Learn With Me: Elixir - ElixirLargeSort IntSort Project Part 1 (#79)

So now that IntGen is finished, we have an application that will generate a file of random integers. That was the easy part. The harder part comes in IntSort, which is the application that will chunk those integers into sorted chunks and then merge them into a single sorted file without having all the integers in memory at once.

This chunking functionality solves the problem of not loading all the integers into memory at once. We just load a subset of the integers into memory at any particular time (not exceeding the amount of memory available of course). I refer to this subset of integers as a "chunk". We sort the integers in the chunk using a standard sort and then write them to a chunk file. We then load the next chunk of integers into memory and continue creating sorted chunks of integers until all the integers have been processed. Those chunk files can then be merged later (also without loading many integers into memory) to create a single sorted integer file.

The first thing I decided to tackle was the the process of creating chunk files, which needs to happen first. So in the int_sort project, I created a Chunk module in "lib/chunk.ex" to deal with chunking functionality. I'm pursuing a stream-oriented implementation, since all the steps involved in creating chunk files can be assembled into a stream pipeline.

Creating Chunks

The first function I wrote, Chunk.create_chunks/2, accepts an input stream and a chunk size and creates a stream that emits chunks.

@spec create_chunks(Enum.t(), pos_integer()) :: Enum.t()
def create_chunks(input_stream, chunk_size) do
  Stream.chunk_every(input_stream, chunk_size)
end

That was pretty easy because the chunking functionality is already included in the Stream module.
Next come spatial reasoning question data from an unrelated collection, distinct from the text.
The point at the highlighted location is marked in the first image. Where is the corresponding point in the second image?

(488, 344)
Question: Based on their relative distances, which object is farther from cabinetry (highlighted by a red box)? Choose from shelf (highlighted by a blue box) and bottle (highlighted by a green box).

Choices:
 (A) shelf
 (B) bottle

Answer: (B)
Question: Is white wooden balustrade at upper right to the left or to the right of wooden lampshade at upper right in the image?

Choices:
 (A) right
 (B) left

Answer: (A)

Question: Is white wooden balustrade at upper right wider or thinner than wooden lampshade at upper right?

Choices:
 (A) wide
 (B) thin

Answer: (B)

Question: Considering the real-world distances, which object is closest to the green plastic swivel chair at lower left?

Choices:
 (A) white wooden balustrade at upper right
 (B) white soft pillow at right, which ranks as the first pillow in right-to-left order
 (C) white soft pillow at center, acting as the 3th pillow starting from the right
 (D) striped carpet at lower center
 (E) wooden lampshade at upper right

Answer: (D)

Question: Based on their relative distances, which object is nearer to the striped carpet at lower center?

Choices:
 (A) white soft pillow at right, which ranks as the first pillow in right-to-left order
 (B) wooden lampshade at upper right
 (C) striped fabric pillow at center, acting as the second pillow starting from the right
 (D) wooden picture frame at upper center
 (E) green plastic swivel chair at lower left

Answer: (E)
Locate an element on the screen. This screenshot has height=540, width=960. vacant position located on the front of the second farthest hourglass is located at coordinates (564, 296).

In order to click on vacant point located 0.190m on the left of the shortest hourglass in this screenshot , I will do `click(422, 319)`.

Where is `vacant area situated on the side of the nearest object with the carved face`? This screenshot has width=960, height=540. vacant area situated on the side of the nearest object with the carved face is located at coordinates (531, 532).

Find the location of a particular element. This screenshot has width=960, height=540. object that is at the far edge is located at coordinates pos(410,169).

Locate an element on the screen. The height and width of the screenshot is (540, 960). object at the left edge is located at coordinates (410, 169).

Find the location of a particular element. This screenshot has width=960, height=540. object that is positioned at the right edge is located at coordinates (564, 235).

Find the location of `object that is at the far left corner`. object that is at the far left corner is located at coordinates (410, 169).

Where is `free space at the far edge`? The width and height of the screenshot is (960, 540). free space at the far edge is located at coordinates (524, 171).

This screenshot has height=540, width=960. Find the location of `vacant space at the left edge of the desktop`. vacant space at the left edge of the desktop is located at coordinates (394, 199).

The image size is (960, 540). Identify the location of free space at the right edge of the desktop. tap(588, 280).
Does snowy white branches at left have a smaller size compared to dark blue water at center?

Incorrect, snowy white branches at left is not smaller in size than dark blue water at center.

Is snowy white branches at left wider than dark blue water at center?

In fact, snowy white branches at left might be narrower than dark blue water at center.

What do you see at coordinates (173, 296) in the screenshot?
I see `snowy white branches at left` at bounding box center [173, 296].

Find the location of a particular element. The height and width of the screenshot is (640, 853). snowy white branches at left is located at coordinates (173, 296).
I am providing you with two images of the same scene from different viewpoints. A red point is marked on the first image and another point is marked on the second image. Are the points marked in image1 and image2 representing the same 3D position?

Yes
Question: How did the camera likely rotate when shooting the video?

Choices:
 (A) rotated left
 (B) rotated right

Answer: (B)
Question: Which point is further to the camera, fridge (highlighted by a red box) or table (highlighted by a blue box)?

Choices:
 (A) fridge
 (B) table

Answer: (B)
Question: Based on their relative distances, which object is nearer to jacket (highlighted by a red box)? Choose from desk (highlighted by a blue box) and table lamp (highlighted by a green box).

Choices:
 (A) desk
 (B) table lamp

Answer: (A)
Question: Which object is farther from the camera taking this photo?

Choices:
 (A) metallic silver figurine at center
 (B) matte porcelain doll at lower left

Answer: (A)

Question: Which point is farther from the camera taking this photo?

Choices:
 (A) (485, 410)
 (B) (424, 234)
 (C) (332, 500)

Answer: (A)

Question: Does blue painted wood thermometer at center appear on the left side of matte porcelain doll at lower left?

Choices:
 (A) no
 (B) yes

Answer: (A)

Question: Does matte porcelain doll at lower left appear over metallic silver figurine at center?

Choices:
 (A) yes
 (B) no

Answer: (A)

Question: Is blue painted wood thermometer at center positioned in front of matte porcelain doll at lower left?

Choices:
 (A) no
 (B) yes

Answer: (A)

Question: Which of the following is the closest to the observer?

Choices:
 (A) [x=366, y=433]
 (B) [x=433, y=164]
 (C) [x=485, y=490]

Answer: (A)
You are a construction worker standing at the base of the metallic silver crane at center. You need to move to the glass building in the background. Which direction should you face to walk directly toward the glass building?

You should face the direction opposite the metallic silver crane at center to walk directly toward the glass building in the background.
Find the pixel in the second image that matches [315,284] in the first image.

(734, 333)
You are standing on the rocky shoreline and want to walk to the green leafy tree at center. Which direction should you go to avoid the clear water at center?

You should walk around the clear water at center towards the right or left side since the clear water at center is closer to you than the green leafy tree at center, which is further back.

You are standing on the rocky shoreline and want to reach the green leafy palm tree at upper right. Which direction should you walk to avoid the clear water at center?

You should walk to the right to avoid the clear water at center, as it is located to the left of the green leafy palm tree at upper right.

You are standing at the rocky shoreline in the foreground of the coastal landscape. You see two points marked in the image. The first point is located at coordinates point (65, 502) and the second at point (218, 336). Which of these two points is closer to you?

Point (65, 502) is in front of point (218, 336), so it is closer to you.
I decided to use streams to make this as simple, testable, and composable as possible, leaving the details of transforming files into streams for some other function to handle.

The unit tests for the Chunk module are located in "test/chunk_test.exs". I'm not going into depth on the unit tests, but you're welcome to read them. Since the function returns a stream, the easiest way to test is to just pull the data from the stream and verify it. I do that whenever I can, since that's a simple way of verifying the results.

Sorting Chunks

The next function takes the chunk stream emitted from the previous function and emits sorted chunks. I'm trying to keep each function simple not only so they are easy to understand, but also so that they can be composed in a flexible manner.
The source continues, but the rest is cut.